Two Neglected Problems in Human-AI Safety

In this post I describe a couple of human-AI safety problems in more detail. These helped motivate my proposed hybrid approach, and I think need to be addressed by other AI safety approaches that currently do not take them into account.

1. How to prevent “aligned” AIs from unintentionally corrupting human values?

We know that ML systems tend to have problems with adversarial examples and distributional shifts in general. There seems to be no reason not to expect that human value functions have similar problems, which even “aligned” AIs could trigger unless they are somehow designed not to. For example, such AIs could give humans so much power so quickly or put them in such novel situations that their moral development can’t keep up, and their value systems no longer apply or give essentially random answers. AIs could give us new options that are irresistible to some parts of our motivational systems, like more powerful versions of video game and social media addiction. In the course of trying to figure out what we most want or like, they could in effect be searching for adversarial examples on our value functions. At our own request or in a sincere attempt to help us, they could generate philosophical or moral arguments that are wrong but extremely persuasive.

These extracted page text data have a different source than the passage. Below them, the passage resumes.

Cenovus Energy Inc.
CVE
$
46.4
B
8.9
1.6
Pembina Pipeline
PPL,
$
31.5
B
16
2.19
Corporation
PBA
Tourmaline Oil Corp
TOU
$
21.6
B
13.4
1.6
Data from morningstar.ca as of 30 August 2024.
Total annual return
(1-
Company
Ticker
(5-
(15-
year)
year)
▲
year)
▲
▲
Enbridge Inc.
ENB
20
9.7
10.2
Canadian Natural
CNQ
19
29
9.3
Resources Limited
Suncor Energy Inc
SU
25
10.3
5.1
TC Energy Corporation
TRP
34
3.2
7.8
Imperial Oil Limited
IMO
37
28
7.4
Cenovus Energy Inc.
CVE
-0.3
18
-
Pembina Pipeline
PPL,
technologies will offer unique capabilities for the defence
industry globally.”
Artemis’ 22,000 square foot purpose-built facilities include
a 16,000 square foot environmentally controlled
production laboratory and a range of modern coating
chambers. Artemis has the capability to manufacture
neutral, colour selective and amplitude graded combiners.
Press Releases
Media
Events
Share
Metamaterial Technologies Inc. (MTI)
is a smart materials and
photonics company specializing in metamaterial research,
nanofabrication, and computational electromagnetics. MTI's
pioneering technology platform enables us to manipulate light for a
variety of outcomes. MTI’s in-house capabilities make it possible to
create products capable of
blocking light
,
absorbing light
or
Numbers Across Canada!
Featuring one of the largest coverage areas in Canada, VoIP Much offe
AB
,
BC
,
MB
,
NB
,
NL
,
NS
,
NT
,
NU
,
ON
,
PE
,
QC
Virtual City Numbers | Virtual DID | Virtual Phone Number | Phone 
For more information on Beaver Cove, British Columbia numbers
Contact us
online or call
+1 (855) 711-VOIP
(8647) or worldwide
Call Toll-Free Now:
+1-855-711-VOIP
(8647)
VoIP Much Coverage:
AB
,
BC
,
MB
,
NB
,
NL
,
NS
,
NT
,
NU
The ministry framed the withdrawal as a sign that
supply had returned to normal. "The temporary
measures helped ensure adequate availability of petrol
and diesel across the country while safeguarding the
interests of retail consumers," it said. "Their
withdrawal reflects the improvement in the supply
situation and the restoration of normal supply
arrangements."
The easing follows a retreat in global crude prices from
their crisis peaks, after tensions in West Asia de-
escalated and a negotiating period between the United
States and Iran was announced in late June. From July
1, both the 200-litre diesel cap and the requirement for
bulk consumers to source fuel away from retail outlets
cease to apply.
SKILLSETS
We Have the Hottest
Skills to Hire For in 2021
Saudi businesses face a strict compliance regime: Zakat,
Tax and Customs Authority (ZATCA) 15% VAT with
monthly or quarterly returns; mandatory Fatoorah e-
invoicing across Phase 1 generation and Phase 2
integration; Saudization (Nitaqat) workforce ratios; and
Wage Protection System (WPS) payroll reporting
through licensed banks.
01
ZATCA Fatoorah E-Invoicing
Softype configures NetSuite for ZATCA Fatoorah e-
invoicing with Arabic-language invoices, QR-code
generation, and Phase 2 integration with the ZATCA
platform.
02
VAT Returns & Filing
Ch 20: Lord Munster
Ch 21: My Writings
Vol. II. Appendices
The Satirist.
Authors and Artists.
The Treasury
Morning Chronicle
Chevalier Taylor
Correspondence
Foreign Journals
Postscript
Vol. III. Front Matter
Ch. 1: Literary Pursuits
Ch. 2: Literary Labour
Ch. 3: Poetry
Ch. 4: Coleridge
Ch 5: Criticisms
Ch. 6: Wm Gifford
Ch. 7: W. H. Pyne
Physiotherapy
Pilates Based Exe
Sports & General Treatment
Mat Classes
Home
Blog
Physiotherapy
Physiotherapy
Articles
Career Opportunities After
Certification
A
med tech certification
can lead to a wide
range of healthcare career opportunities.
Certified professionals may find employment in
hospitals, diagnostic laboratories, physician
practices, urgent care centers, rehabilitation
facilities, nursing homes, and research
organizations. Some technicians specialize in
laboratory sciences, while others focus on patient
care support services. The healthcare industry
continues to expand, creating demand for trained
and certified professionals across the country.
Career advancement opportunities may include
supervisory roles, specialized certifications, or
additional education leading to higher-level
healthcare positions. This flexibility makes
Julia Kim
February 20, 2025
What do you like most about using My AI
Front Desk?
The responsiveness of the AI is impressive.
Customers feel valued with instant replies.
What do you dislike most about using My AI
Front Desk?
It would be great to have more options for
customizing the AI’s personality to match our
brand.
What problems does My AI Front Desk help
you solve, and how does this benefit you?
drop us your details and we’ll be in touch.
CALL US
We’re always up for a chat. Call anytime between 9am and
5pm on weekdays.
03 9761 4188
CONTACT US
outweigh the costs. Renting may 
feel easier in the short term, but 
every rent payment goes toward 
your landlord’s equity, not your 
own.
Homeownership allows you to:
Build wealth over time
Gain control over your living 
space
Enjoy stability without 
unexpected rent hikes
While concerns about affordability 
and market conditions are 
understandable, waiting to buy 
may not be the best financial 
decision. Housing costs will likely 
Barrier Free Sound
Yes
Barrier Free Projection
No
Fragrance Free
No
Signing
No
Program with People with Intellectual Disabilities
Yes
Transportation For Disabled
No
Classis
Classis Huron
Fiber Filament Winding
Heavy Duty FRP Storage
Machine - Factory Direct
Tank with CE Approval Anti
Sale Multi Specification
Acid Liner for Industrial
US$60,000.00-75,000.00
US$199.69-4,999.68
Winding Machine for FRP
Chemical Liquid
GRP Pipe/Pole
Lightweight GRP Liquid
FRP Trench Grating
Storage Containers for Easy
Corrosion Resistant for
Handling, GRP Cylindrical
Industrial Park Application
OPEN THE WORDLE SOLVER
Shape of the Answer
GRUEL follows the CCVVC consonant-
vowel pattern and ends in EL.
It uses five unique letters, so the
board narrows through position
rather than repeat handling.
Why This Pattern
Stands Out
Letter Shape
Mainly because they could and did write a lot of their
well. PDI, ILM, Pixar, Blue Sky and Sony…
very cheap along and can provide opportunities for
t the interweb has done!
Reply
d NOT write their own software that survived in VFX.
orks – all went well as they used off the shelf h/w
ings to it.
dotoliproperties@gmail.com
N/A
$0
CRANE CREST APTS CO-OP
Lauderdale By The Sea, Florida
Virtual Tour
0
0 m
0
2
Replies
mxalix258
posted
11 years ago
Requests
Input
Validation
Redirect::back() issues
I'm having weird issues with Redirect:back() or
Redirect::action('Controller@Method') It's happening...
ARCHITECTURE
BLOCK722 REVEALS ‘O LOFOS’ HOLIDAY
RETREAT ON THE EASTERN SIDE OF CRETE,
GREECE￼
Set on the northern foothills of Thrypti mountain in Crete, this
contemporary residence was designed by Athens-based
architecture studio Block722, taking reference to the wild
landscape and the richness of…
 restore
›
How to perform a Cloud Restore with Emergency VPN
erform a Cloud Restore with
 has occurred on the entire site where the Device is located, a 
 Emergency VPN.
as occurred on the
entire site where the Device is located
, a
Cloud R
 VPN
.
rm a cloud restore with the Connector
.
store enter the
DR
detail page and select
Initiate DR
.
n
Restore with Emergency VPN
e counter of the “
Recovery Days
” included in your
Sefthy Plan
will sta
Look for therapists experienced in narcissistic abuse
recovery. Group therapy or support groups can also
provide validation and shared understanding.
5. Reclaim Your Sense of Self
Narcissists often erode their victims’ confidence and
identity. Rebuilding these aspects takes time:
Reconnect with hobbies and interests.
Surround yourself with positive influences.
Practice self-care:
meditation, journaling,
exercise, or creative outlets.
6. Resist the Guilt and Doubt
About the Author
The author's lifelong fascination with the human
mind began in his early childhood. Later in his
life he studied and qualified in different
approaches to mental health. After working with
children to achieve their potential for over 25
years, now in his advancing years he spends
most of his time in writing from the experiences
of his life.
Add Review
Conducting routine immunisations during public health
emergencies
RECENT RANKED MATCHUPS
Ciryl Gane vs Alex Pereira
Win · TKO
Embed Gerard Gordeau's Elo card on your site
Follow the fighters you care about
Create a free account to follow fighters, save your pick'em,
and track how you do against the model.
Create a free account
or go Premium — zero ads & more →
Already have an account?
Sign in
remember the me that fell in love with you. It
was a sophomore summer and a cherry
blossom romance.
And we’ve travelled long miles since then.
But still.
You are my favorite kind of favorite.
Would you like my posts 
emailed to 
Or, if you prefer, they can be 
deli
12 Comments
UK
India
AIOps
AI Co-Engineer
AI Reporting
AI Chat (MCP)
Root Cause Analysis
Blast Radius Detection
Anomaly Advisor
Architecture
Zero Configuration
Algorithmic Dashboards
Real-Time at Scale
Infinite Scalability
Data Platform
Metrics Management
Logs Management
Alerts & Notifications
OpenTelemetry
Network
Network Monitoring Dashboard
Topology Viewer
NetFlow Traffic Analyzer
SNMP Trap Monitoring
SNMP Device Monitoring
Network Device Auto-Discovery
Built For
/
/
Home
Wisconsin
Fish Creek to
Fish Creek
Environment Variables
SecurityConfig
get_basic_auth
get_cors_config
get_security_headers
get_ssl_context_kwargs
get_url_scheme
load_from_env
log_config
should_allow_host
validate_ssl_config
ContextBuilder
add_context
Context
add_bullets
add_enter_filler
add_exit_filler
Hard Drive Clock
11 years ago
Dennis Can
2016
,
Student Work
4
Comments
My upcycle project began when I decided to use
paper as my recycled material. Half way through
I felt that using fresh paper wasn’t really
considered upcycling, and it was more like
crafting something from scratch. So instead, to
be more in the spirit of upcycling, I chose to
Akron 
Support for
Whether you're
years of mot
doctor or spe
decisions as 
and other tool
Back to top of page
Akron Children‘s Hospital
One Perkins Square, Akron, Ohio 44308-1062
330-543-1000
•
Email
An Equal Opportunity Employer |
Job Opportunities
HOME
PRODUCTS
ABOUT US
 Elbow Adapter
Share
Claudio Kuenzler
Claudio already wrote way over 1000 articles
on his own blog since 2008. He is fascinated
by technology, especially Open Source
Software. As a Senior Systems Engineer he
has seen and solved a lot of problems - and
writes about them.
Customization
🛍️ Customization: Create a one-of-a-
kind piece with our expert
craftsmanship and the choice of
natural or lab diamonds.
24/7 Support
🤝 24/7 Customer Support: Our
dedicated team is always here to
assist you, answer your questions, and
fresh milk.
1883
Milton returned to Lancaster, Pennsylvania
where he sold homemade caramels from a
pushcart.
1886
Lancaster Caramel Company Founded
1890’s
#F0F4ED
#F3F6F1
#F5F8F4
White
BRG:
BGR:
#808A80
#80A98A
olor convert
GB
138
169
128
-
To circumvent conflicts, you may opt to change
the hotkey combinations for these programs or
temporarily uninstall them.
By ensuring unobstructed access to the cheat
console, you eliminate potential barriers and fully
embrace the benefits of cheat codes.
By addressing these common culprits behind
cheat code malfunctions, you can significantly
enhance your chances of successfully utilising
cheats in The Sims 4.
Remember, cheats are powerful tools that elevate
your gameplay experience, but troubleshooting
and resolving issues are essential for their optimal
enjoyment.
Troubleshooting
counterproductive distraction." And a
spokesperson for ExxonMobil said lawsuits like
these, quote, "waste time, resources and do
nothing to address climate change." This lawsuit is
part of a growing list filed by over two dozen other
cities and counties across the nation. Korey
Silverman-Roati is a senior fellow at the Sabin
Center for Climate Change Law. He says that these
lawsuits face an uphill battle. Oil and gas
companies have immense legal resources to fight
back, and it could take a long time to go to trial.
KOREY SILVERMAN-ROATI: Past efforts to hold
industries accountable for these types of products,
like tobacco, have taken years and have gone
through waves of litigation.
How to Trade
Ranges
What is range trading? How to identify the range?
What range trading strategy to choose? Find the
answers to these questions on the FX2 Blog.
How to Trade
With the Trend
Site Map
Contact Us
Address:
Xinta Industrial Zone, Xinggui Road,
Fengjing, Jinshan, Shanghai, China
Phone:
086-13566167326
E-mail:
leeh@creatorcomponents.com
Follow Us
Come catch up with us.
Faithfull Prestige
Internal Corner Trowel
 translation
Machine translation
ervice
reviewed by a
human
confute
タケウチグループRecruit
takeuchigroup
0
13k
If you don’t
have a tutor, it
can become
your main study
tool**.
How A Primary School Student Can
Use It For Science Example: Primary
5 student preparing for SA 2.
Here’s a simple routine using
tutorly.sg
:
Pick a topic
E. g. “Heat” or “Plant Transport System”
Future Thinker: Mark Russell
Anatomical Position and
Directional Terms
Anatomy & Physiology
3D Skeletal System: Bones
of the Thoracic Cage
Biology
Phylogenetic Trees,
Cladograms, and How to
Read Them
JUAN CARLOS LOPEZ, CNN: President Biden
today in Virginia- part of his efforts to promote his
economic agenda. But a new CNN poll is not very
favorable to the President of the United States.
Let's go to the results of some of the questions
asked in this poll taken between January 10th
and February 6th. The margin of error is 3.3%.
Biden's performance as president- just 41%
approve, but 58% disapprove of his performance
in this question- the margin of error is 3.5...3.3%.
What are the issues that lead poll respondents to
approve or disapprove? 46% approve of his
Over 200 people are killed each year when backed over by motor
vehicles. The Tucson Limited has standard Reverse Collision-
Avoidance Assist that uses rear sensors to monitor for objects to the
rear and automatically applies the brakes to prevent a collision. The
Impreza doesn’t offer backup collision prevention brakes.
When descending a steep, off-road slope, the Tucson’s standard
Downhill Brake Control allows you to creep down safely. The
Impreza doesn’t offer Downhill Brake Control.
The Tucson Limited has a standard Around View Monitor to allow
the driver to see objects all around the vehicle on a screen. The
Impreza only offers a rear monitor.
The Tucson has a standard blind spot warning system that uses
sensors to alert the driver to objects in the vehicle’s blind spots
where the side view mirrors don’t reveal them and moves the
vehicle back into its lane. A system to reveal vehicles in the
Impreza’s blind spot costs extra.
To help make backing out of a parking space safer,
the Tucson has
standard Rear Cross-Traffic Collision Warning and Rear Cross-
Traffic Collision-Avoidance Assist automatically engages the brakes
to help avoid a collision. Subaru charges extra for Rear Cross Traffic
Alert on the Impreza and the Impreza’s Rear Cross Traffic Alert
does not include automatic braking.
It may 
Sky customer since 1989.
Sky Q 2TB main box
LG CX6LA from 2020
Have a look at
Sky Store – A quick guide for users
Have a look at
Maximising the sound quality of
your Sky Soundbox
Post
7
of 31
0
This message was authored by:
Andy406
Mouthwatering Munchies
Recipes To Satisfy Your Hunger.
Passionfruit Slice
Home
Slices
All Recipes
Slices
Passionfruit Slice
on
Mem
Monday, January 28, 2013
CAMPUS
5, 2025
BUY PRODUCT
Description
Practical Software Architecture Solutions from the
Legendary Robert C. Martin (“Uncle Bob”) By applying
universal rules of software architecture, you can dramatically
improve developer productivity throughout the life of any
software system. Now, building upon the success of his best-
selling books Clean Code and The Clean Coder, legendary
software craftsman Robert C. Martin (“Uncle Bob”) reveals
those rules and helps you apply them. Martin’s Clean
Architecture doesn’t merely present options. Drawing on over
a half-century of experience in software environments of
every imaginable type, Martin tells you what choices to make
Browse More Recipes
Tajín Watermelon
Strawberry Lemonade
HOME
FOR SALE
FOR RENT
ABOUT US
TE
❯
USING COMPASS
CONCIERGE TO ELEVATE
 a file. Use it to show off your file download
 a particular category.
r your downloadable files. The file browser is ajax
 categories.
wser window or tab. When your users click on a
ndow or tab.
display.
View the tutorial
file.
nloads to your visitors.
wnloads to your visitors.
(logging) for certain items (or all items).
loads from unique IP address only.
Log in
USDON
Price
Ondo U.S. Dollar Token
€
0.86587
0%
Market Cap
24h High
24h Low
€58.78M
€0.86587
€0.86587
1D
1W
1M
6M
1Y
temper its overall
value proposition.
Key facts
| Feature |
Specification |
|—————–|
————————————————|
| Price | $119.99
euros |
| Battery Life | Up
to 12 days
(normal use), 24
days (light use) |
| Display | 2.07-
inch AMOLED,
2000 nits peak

(Some of these issues, like the invention of new addictions and new technologies in general, would happen even without AI, but I think AIs would likely, by default, strongly exacerbate the problem by differentially accelerating such technologies faster than progress in understanding how to safely handle them.)

2. How to defend against intentional attempts by AIs to corrupt human values?

It looks like we may be headed towards a world of multiple AIs, some of which are either unaligned, or aligned to other owners or users. In such a world there’s a strong incentive to use one’s own AIs to manipulate other people’s values in a direction that benefits oneself (even if the resulting loss to others are greater than gains to oneself).

There is an apparent asymmetry between attack and defense in this arena, because manipulating a human is a straightforward optimization problem with an objective that is easy to test/​measure (just check if the target has accepted the values you’re trying to instill, or has started doing things that are more beneficial to you), and hence relatively easy for AIs to learn how to do, but teaching or programming an AI to help defend against such manipulation seems much harder, because it’s unclear how to distinguish between manipulation and useful information or discussion. (One way to defend against such manipulation would be to cut off all outside contact, including from other humans because we don’t know whether they are just being used as other AIs’ mouthpieces, but that would be highly detrimental to one’s own moral development.)

There’s also an asymmetry between AIs with simple utility functions (either unaligned or aligned to users who think they have simple values) and AIs aligned to users who have high value complexity and moral uncertainty. The former seem to be at a substantial advantage in a contest to manipulate others’ values and protect one’s own.